$$g(x)= \begin{cases} 6 &\text{, if x $\in \mathbb{Q}$}\\ x &\text{, if x $\notin$ $\mathbb{Q}$} \end{cases}$$
If $P$ is a partition: $\{x_0 = 7.1, x_1, x_2, \dots , x_n = 8\}$, find $L(g,P)$ and $U(g,P)$. Simplify sums where possible.
$m_i$ = inf $\{g(x), \text{ all partitions P on [7.1, 8]}\}$
We know that $g$ will take on the value $6$. But we have that $g(x)$ takes on $'x'$ as well, and I'm not sure how to handle this?
Consider a general partition of $[7.1,8]$ that is not necessarily uniform.
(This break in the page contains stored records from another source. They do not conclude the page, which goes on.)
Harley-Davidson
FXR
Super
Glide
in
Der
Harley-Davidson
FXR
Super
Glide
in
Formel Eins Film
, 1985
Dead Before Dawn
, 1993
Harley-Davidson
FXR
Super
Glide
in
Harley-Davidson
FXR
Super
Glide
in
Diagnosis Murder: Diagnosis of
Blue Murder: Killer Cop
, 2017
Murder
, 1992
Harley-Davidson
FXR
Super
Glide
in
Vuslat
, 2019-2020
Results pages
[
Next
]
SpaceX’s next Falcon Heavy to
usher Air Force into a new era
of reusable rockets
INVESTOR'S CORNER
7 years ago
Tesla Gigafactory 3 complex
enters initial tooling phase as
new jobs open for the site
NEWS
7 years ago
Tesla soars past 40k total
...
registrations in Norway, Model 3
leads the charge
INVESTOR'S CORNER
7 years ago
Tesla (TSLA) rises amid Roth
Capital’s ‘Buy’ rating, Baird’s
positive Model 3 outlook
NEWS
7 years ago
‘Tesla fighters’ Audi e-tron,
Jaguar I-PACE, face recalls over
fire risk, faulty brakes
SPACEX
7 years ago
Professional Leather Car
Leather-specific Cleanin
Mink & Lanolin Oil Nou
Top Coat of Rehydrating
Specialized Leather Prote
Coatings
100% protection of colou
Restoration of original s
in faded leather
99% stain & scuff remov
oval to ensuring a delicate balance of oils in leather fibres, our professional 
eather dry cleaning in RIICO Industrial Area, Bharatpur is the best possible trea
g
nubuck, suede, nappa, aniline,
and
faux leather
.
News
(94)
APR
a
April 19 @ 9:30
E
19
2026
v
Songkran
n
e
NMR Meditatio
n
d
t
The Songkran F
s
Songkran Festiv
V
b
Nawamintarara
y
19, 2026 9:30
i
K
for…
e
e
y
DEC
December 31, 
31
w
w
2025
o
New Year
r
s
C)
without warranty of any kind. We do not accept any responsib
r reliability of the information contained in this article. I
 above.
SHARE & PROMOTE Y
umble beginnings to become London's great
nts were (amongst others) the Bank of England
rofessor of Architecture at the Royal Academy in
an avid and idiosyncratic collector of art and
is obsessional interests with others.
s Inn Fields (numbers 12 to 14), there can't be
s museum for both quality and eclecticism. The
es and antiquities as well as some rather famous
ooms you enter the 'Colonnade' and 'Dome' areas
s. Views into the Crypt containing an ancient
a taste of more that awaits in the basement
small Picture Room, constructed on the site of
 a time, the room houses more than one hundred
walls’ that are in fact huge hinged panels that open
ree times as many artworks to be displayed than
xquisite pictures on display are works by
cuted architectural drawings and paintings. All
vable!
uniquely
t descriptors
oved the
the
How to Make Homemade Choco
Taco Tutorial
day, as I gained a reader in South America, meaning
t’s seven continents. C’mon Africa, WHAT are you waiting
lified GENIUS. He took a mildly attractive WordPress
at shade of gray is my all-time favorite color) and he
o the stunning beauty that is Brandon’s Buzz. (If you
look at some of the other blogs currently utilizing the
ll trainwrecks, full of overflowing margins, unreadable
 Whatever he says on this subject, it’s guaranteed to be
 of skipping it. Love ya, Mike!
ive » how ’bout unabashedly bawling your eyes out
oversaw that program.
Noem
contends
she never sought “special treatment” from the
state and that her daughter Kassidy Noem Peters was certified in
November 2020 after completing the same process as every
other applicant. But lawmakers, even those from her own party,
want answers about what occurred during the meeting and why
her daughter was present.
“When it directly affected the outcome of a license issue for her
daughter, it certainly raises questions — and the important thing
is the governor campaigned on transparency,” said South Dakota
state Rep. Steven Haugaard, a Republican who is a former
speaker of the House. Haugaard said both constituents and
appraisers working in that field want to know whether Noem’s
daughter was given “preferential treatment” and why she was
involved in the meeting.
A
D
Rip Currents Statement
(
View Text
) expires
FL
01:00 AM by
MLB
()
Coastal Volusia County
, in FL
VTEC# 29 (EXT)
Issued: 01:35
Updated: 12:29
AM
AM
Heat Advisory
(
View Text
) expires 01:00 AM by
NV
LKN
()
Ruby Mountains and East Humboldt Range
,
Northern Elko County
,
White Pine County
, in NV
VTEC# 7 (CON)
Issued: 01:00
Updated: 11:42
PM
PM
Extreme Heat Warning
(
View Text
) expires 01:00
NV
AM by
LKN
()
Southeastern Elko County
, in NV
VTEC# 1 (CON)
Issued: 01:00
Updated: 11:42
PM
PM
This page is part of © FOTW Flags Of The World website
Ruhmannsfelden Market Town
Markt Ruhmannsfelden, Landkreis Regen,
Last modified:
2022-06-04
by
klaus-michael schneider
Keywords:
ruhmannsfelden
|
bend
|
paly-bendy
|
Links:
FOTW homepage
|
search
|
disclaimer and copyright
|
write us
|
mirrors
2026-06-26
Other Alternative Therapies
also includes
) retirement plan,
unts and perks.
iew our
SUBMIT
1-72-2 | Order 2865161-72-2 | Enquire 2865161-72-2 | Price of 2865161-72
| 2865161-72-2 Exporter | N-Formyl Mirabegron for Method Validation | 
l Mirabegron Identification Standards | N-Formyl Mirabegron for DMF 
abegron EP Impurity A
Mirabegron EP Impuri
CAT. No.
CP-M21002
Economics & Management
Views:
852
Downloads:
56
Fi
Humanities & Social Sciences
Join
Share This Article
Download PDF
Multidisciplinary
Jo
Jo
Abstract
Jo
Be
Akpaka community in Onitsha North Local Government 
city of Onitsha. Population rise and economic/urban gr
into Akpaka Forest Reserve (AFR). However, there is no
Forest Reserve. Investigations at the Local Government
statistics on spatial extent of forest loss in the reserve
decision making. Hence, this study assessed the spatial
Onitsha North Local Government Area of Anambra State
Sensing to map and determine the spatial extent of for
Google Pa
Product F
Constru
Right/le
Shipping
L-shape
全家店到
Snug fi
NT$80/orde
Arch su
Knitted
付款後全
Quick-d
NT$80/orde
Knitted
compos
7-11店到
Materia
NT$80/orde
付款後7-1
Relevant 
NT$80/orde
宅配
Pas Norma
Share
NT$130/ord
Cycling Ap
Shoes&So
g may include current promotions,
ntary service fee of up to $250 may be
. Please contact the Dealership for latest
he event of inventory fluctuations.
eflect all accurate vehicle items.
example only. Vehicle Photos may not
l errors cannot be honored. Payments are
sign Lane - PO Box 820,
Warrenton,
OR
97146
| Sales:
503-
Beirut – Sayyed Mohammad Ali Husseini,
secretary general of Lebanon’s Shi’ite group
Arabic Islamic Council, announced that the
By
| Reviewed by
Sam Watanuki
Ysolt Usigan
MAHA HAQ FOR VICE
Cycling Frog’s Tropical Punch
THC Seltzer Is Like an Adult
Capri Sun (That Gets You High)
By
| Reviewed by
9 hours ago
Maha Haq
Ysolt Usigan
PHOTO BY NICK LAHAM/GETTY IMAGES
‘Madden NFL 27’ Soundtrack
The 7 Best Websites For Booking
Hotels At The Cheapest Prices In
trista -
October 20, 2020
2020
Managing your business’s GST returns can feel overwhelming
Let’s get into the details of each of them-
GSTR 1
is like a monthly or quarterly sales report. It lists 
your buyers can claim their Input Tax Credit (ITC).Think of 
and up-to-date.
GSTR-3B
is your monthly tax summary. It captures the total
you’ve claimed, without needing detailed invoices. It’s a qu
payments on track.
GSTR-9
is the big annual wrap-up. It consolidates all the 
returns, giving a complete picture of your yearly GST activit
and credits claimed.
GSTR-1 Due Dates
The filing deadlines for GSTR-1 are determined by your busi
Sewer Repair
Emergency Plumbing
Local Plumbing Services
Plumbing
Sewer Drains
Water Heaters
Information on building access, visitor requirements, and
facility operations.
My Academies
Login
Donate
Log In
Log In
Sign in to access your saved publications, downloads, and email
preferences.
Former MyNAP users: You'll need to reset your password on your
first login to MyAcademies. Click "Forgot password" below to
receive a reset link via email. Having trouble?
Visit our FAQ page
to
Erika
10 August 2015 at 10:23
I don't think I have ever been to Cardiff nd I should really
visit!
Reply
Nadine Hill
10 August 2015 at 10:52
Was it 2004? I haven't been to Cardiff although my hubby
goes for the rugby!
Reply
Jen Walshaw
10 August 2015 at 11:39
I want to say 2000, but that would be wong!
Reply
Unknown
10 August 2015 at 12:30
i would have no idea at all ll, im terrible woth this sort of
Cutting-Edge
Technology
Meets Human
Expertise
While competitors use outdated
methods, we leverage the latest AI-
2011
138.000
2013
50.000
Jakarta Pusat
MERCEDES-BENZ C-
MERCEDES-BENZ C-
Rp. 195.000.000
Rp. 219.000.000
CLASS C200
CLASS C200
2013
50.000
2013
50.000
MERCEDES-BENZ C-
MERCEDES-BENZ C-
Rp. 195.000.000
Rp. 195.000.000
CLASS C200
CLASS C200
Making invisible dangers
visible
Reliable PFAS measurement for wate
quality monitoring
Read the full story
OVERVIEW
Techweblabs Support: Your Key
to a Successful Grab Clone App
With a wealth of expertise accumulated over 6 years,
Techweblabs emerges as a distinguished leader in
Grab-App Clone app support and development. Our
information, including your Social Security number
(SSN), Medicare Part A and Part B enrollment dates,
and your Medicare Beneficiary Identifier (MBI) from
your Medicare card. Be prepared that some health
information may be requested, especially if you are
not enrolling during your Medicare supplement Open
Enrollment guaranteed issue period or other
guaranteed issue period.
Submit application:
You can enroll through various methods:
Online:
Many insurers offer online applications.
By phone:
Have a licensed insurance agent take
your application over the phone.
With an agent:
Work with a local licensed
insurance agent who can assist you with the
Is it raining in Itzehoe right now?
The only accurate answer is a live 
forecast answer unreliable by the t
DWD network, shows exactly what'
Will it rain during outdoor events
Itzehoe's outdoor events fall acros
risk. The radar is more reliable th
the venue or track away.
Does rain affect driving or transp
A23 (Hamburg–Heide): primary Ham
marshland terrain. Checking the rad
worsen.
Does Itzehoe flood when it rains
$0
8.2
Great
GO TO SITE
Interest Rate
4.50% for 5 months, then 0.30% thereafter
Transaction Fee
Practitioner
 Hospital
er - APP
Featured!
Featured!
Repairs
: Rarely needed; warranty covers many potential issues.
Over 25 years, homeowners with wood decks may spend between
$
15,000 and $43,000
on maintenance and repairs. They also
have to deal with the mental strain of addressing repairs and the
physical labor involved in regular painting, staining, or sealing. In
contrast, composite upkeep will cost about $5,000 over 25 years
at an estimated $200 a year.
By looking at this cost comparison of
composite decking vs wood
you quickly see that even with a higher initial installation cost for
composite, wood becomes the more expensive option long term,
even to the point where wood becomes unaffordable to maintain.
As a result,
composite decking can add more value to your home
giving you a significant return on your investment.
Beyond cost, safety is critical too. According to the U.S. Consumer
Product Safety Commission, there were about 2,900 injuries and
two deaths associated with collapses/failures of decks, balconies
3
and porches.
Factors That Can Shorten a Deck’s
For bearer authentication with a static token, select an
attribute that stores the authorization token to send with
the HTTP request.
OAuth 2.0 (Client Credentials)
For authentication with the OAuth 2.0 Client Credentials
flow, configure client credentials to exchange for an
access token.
Since the rationals are dense in any interval, it follows that on each subinterval $[x_{j-1},x_j]$
$$\sup_{x \in [x_{j-1},x_j]}g(x) = \max(x_j,6) = x_j, \\ \inf_{x \in [x_{j-1},x_j]}g(x) = \min(x_{j-1},6) = 6.$$
The upper sum is
$$\begin{align}U(g,P) &= \sum_{j=1}^nx_j(x_j - x_{j-1}) \\ &= \frac{1}{2}\sum_{j=1}^n(x_j+ x_{j-1})(x_j - x_{j-1}) + \frac{1}{2}\sum_{j=1}^n(x_j - x_{j-1})(x_j - x_{j-1}) \\ &= \frac{1}{2}\sum_{j=1}^n(x_j^2 - x_{j-1}^2)+ \frac{1}{2}\sum_{j=1}^n(x_j - x_{j-1})^2 \\ &= \frac{x_n^2 - x_0^2}{2 } + \frac{1}{2}\sum_{j=1}^n(x_j - x_{j-1})^2 .\end{align}$$
The second term cannot be further reduced without providing more details on the partition.
Finding the lower sum is straightforward.